Bleepers use a resonant chamber to increase sound output. This sacrifices bandwidth for sound pressure level (SPL). Such units are not suitable for speech. Such units are smaller and cheaper than piezo buzzers.
Early speakers were usually single ended drive. This simple method of operation produced copious amounts of second harmonic and intermodulation distortion.
Balanced armature moving iron speakers were developed in an attempt to reduce the high distortion levels of single ended drive speakers. Their success was mixed, as although they did reduce the percentage of distortion, they changed that distortion from even harmonic distortion to odd, making the distortion more unpleasant in some respects.
These enjoyed brief success in the 1920s but were quickly eclipsed by moving coil speakers. The inductor dynamic speaker solved the worst problems of earlier moving iron types, and provided a more pleasant listening experience. The main defect of ID speakers was poor treble response, giving them a characteristic dull drone.
The rare 'inductor dynamic' moving iron speaker was the last in the moving iron line of technology. Moving coil mechanisms provide better sound quality without the assorted downsides of moving iron, and eclipsed the inductor dynamic shortly after its introduction.
Most moving iron speakers have no damping. This means the moving member resonates freely in the audio band. This is bad news for sound quality, but introducing damping heavily reduces sensitivity. This was impractical in pre-war times when amplification was very expensive, so moving iron has a history of being used with no damping.

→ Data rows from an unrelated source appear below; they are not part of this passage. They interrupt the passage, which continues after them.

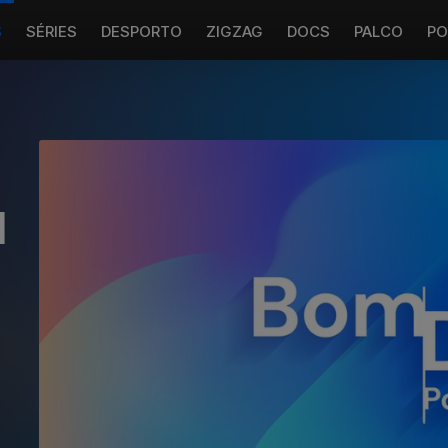
S
SÉRIES
DESPORTO
ZIGZAG
DOCS
PALCO
PO
l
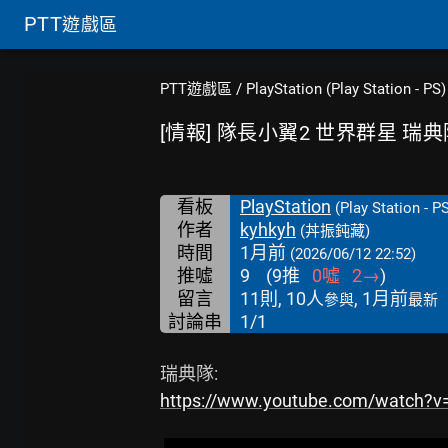
PTT
遊戲區
PTT遊戲區
/
PlayStation (Play Station - PS)
[情報] 隊長小翼2 世界群星 瑞典
看板
PlayStation
(Play Station - P
作者
kyhkyh
(丼振鈍藏)
時間
1月前
(2026/06/12 22:52)
推噓
9
(
9
推
0
噓
2
→
)
留言
11則, 10人
, 1月前
參與
最新
討論串
1/1
https://www.youtube.com/watch?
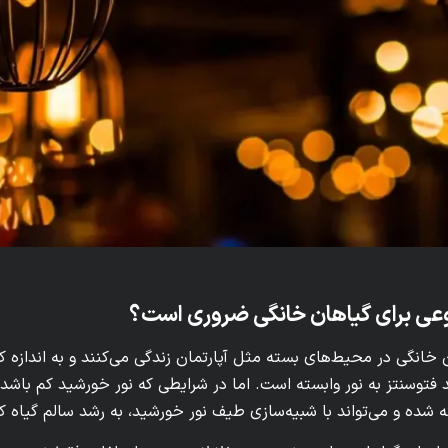
وعی برای گیاهان خانگی ضروری است؟
 خانگی در محیط‌های بسته مثل آپارتمان زندگی می‌کنند و به اندازه کا
فتوسنتز به نور وابسته است. اما در شرایطی که نور خورشید کم باشد،
 شده و می‌تواند با شبیه‌سازی طیف نور خورشید، به رشد سالم گیاه ک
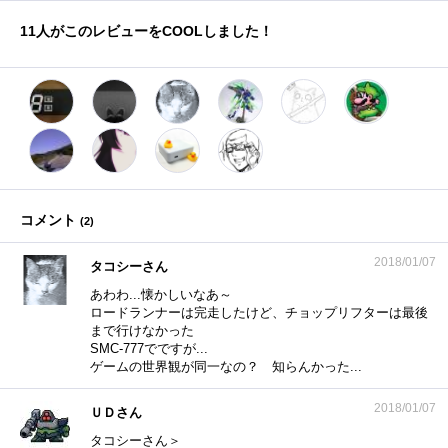
11
人がこのレビューをCOOLしました！
コメント
(
2
)
2018/01/07
タコシーさん
あわわ...懐かしいなあ～
ロードランナーは完走したけど、チョップリフターは最後
まで行けなかった
SMC-777でですが...
ゲームの世界観が同一なの？ 知らんかった...
2018/01/07
ＵＤさん
タコシーさん＞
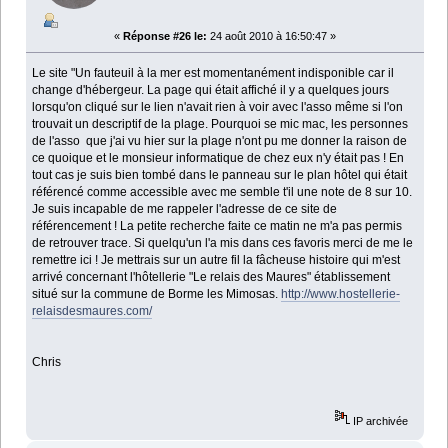
«
Réponse #26 le:
24 août 2010 à 16:50:47 »
Le site "Un fauteuil à la mer est momentanément indisponible car il
change d'hébergeur. La page qui était affiché il y a quelques jours
lorsqu'on cliqué sur le lien n'avait rien à voir avec l'asso même si l'on
trouvait un descriptif de la plage. Pourquoi se mic mac, les personnes
de l'asso que j'ai vu hier sur la plage n'ont pu me donner la raison de
ce quoique et le monsieur informatique de chez eux n'y était pas ! En
tout cas je suis bien tombé dans le panneau sur le plan hôtel qui était
référencé comme accessible avec me semble t'il une note de 8 sur 10.
Je suis incapable de me rappeler l'adresse de ce site de
référencement ! La petite recherche faite ce matin ne m'a pas permis
de retrouver trace. Si quelqu'un l'a mis dans ces favoris merci de me le
remettre ici ! Je mettrais sur un autre fil la fâcheuse histoire qui m'est
arrivé concernant l'hôtellerie "Le relais des Maures" établissement
situé sur la commune de Borme les Mimosas.
http://www.hostellerie-
relaisdesmaures.com/
Chris
IP archivée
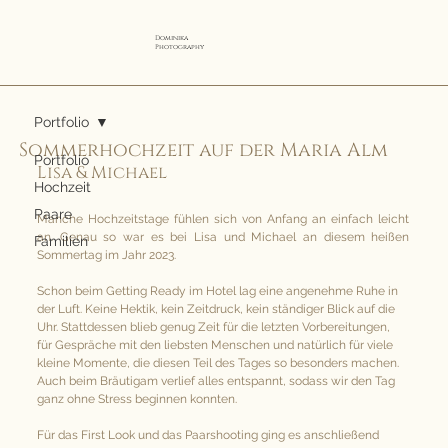
Dominika
Photography
Portfolio
Sommerhochzeit auf der Maria Alm
Portfolio
Lisa & Michael
Hochzeit
Paare
Manche Hochzeitstage fühlen sich von Anfang an einfach leicht 
an. Genau so war es bei Lisa und Michael an diesem heißen 
Familien
Sommertag im Jahr 2023.
Schon beim Getting Ready im Hotel lag eine angenehme Ruhe in 
der Luft. Keine Hektik, kein Zeitdruck, kein ständiger Blick auf die 
Uhr. Stattdessen blieb genug Zeit für die letzten Vorbereitungen, 
für Gespräche mit den liebsten Menschen und natürlich für viele 
kleine Momente, die diesen Teil des Tages so besonders machen. 
Auch beim Bräutigam verlief alles entspannt, sodass wir den Tag 
ganz ohne Stress beginnen konnten.
Für das First Look und das Paarshooting ging es anschließend 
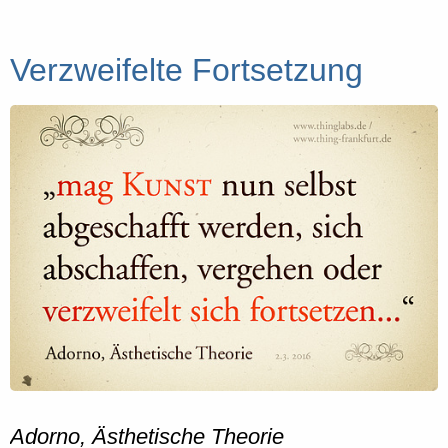
Verzweifelte Fortsetzung
Adorno, Ästhetische Theorie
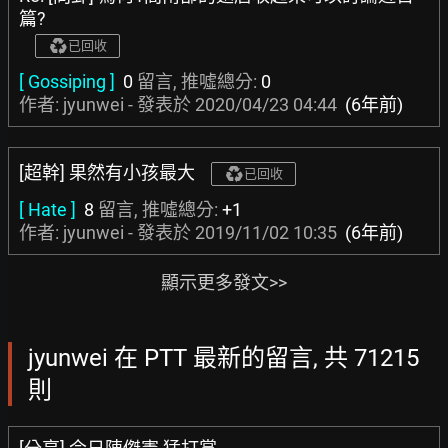
篇?
已回收
[ Gossiping ]
0
留言, 推噓總分:
0
作者: jyunwei - 發表於
2020/04/23 04:44
(6年前)
[超幹] 果然有小孩最大
已回收
[ Hate ]
8
留言, 推噓總分:
+1
作者: jyunwei - 發表於
2019/11/02 10:35
(6年前)
顯示更多發文>>
jyunwei 在 PTT 最新的留言, 共 71215
則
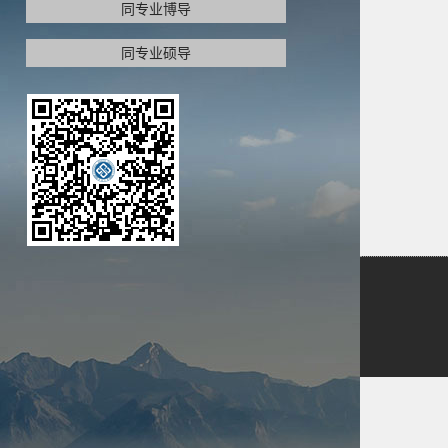
同专业博导
同专业硕导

Modern headphones that use this technology incorporate damping to greatly improve sound quality. Headphone sensitivity is unimportant with modern equipment.
These speakers present an inductive load, so speaker impedance is proportional to frequency, with deviation from this proportionality at low frequency due to winding resistance, and at high frequency due to inter-winding capacitance.
It is normal for such speakers to vary in impedance by over 100:1 across the audio spectrum.
The result of this is that even ballpark impedance matching to an amplifier is impossible. This has a major effect on frequency response, and the amplifier must be able to tolerate a very low impedance load at low frequencies.
Such devices can be used on valve (vacuum tube) amplifiers, but if used with transistors some precaution to prevent overcurrent at low frequency is wise, such as a series resistor or capacitor. Alternatively the amp can be chosen to drive the speaker resistance, though this will result in worse impedance mismatch and thus output power far below the amplifier design spec.
Early moving iron speakers were normally high impedance, being designed to be connected directly to the output triode with no transformer or dc blocking.
Quality and output level can be significantly improved by removing most bass from the electrical input signal. This is simply achieved by using a capacitor in series with the speaker. Table-top horns can only reproduce the highest of bass frequencies, so no noticeable bass is lost by removing most of the bass input. When using a capacitor, the amplifier must be able to tolerate a capacitive load.
Polarity matters when dc is present in the speaker. Wrong polarity will cause weakened magnetic field and poorer performance, and can demagnetise the permanent magnet, leaving the speaker non-functional. When powered with ac only, polarity is a non-issue.
Nearly all modern amplifiers feed only ac to the speakers. However when using a moving iron speaker on an early radio, dc will be present, and either the polarity marked on the speaker should be observed, or means used to remove the dc component from the speaker. This may be done with a choke and capacitor.
Use of balanced armature mechanisms is common in modern headphones. These use damping to achieve satisfactory sound.
Moving iron diaphragm transducers are highly microphonic, and connecting two together with no amplifier makes a usable communications link.